X =  cv.fit_transform(X)

Step 6: Model Selection and Training

With the preprocessed data, we'll select a suitable machine learning algorithm for our task. Naive Bayes classifiers are commonly used for text classification tasks due to their simplicity and effectiveness. We'll train the model on the training data and evaluate its performance using appropriate metrics.

# Perform train test split

X_train, X_test, y_train, y_test = train_test_split(

X, y, test_size=0.20, random_state=0)



# Train a Multinomial Naive Bayes Classifier

classifier = MultinomialNB().fit(X_train, y_train)

Step 7: Model Evaluation

To assess the model's performance, we'll evaluate its accuracy, precision, recall, and F1-score on both the training and test datasets. Additionally, we'll visualize the results using confusion matrices to gain insights into the model's strengths and weaknesses.

# On training data

pred_train = classifier.predict(X_train)

print(classification_report(y_train, pred_train))

print('-'*50)

print('Accuracy : ',accuracy_score(y_train, pred_train))

print('-'*50)

print('Confusion Matrix:\n')

cm = confusion_matrix(y_train, pred_train, labels=classifier.classes_)

disp = ConfusionMatrixDisplay(confusion_matrix=cm,

display_labels=classifier.classes_)

disp.plot()

plt.show()



# On testing data

pred_test = classifier.predict(X_test)

print(classification_report(y_test, pred_test))

print('-'*50)

print('Accuracy : ',accuracy_score(y_test, pred_test))

print('-'*50)

print('Confusion Matrix:\n')

cm = confusion_matrix(y_test, pred_test, labels=classifier.classes_)

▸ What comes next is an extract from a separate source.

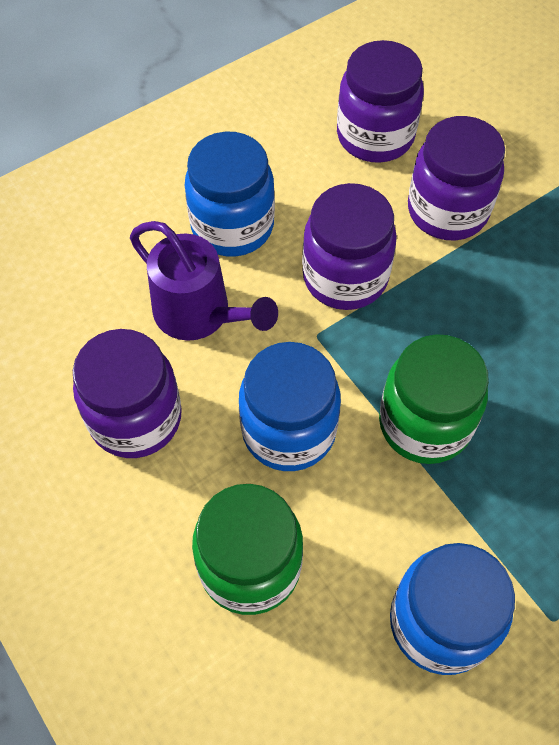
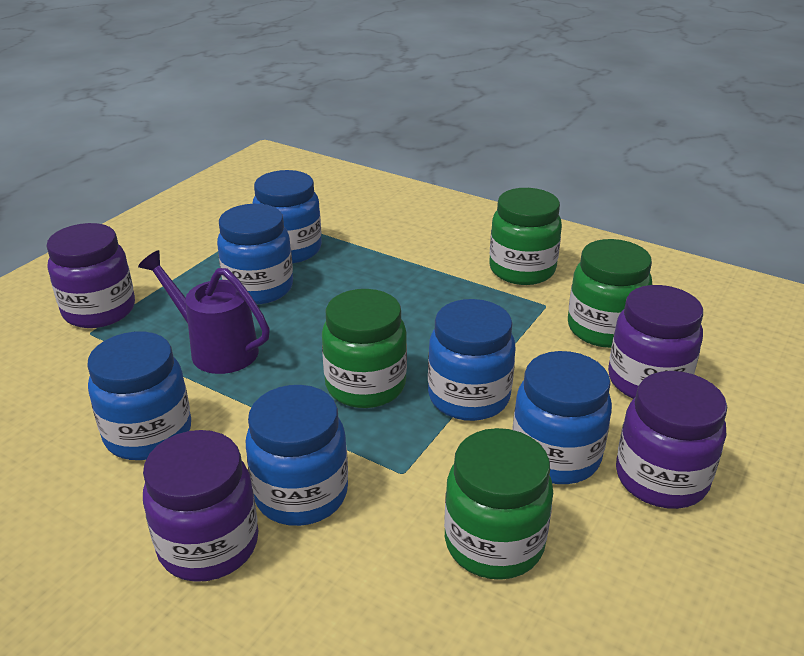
blue jar: 3 -> 6
green jar: 2 -> 4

disp = ConfusionMatrixDisplay(confusion_matrix=cm,

display_labels=classifier.classes_)

disp.plot()

plt.show()

Step 8: Building a GUI-Based Application

To make our spam detection system user-friendly, we'll create a graphical user interface (GUI) using the Tkinter library. The GUI will allow users to input text messages and receive real-time predictions on whether the messages are spam or ham.

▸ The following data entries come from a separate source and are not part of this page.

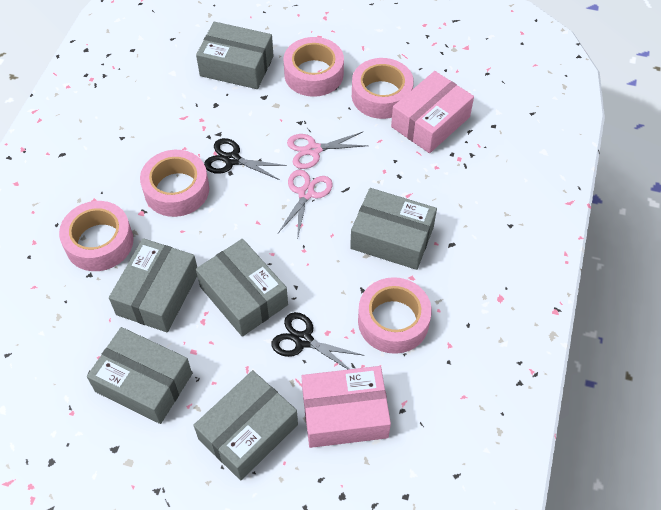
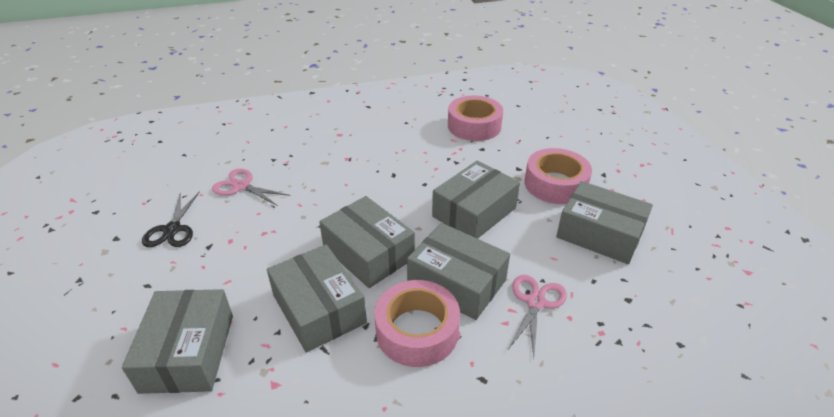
black scissors: 2 -> 1
pink box: 2 -> 0
pink tape: 5 -> 3

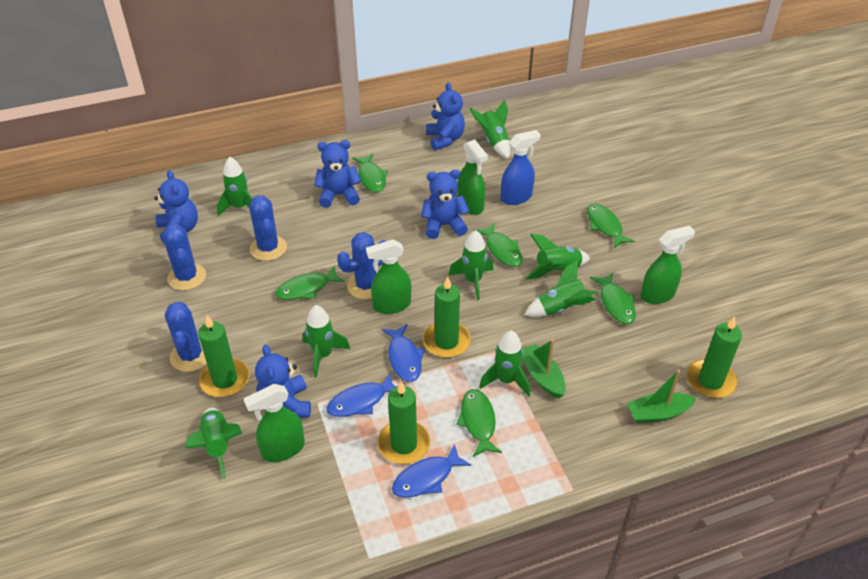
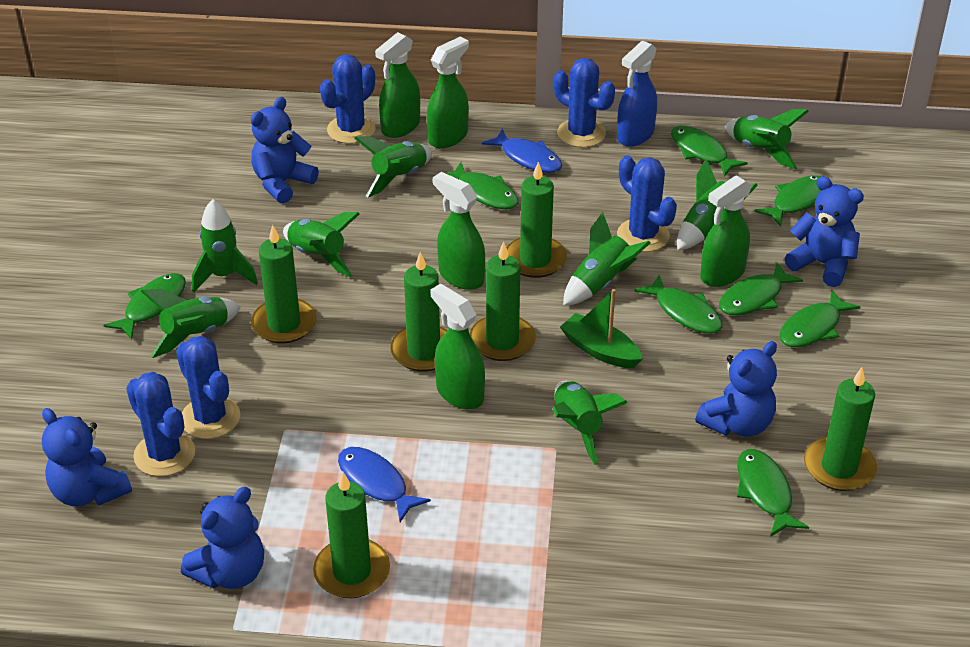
blue cactus: 4 -> 5
blue fish: 3 -> 2
green boat: 2 -> 1
green candle: 4 -> 6
green fish: 6 -> 8
green spray bottle: 4 -> 5

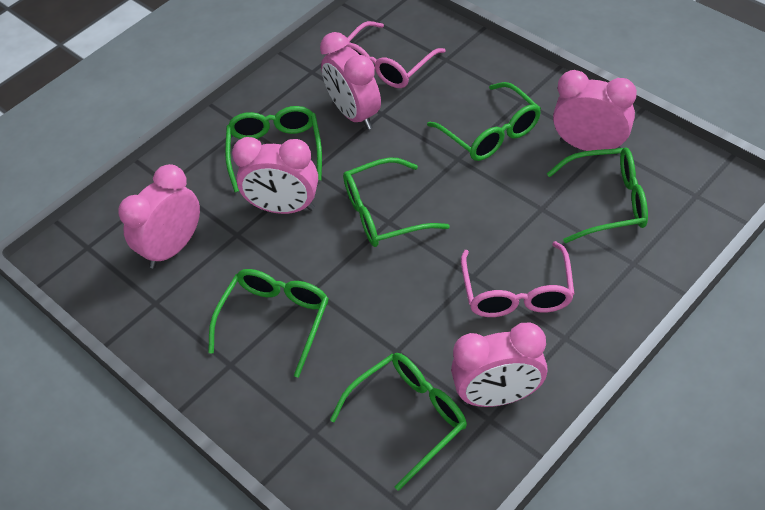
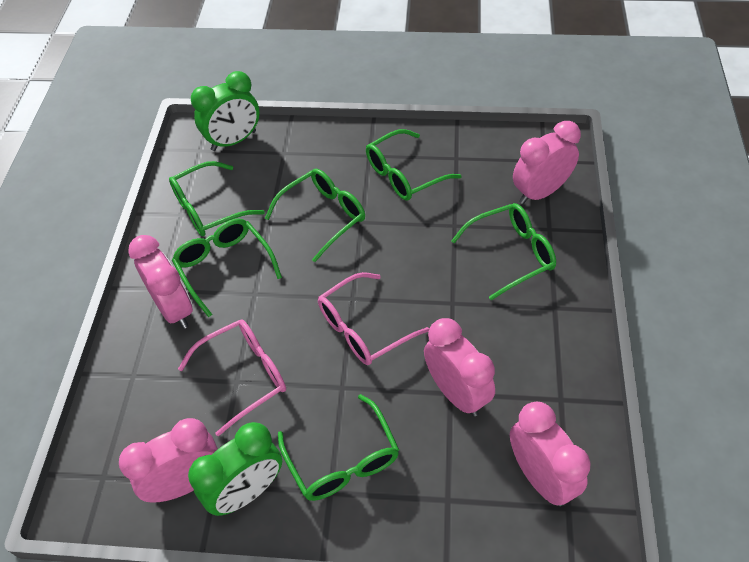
green clock: 0 -> 2

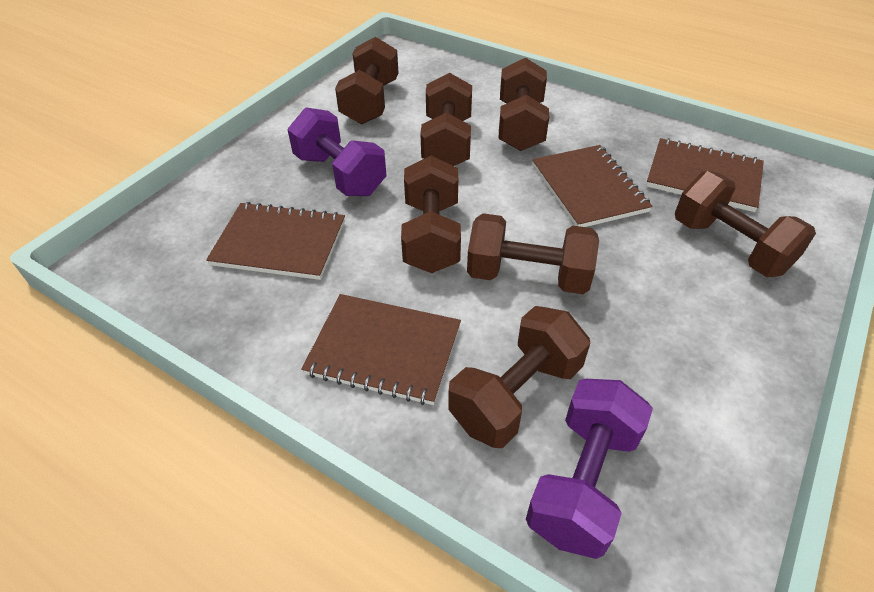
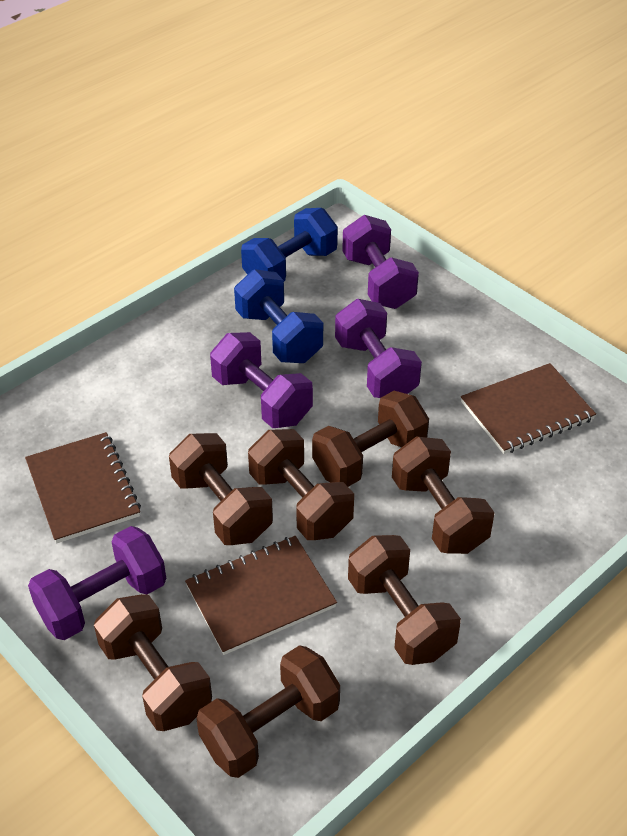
blue dumbbell: 0 -> 2
brown notebook: 4 -> 3
purple dumbbell: 2 -> 4

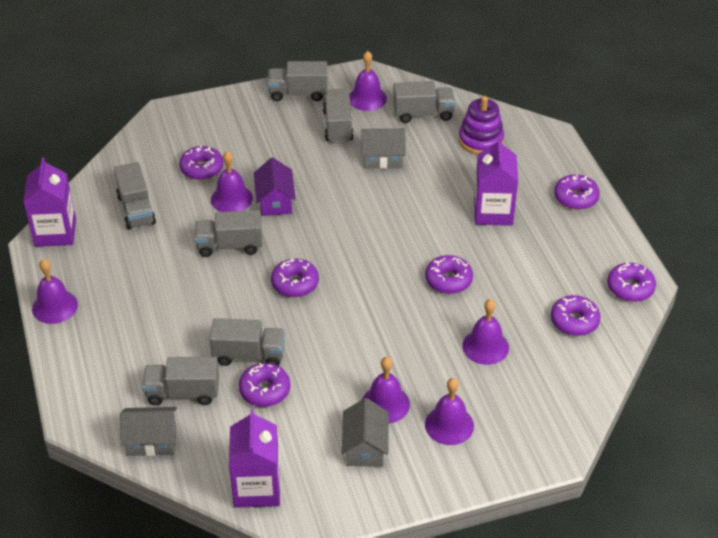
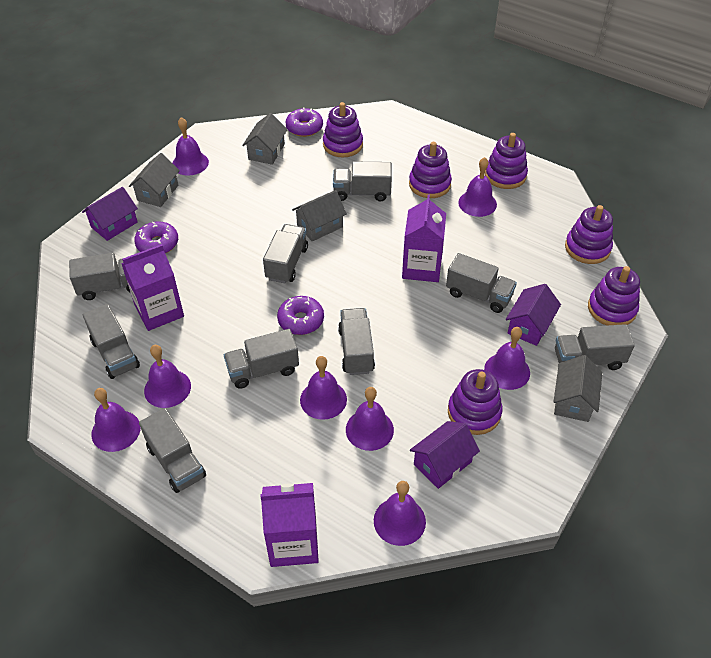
grey house: 3 -> 4
grey truck: 7 -> 9
purple bell: 6 -> 8
purple donut: 7 -> 3
purple house: 1 -> 3
purple stacking toy: 1 -> 6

# Create an UDF to predict the label

def sms(text):



    # creating a list of labels

    lab = ['not a spam','a spam'] 



    # perform tokenization

    x = cv.transform(text).toarray()



    # predict the text

    p = classifier.predict(x)



    # convert the words in string with the help of list

    s = [str(i) for i in p]

    a = int("".join(s))



    # show out the final result

    res = str("This message is "+ lab[a])

    print(res)



# Sample usage

sms(['Hurray! you have won $3000. Get your money using this link.'])



# Build GUI using Tkinter library

from tkinter import *

import tkinter as tk



gui = Tk()

gui.configure(background= 'light yellow')

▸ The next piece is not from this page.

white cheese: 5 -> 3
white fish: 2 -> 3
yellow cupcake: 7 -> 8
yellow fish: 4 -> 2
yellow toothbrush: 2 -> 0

gui.title('Spam Detection - Baacumen')

gui.geometry('450x300')



head = Label(gui,text = 'Type Your Message',

font=('times',14,'bold'),bg='light yellow')

head.pack()



message = Entry(gui,width=400,borderwidth = 2)

message.pack()

result = Label(gui)

def sms():

    global result

    result.destroy()

    global message

    text = message.get()

    # creating a list of labels

    lab = ['not a spam','a spam'] 



    # perform tokenization

    x = cv.transform([text]).toarray()



    # predict the text

    p = classifier.predict(x)



    # convert the words in string with the help of list

    s = [str(i) for i in p]

    a = int("".join(s))



    # show out the final result

    res = str("This message is "+ lab[a])

    #print(text,res)

    result = Label(gui,text=res,font=('times',18,'bold'),

fg = 'blue',bg='light yellow')

    result.pack()



b = Button(gui,text='Click To Check',

font=('times',12,'bold'), fg = 'white',bg ='green',command = sms)

b.pack()



gui.mainloop()

Step 9: Deployment and Future Improvements

Once our model and GUI are ready, we can deploy the spam detection system for practical use. Continuous monitoring and feedback from users will help improve the system's accuracy and adaptability over time. Additionally, we can explore advanced techniques such as deep learning for further enhancing performance.

GitHub Repository: Click here to access the repository.

Not Spam:

Spam:

In conclusion, building a spam detection system with Python involves a systematic approach, from data preprocessing to model evaluation and deployment. By following this step-by-step guide, you can develop a reliable and efficient system for protecting against unwanted messages.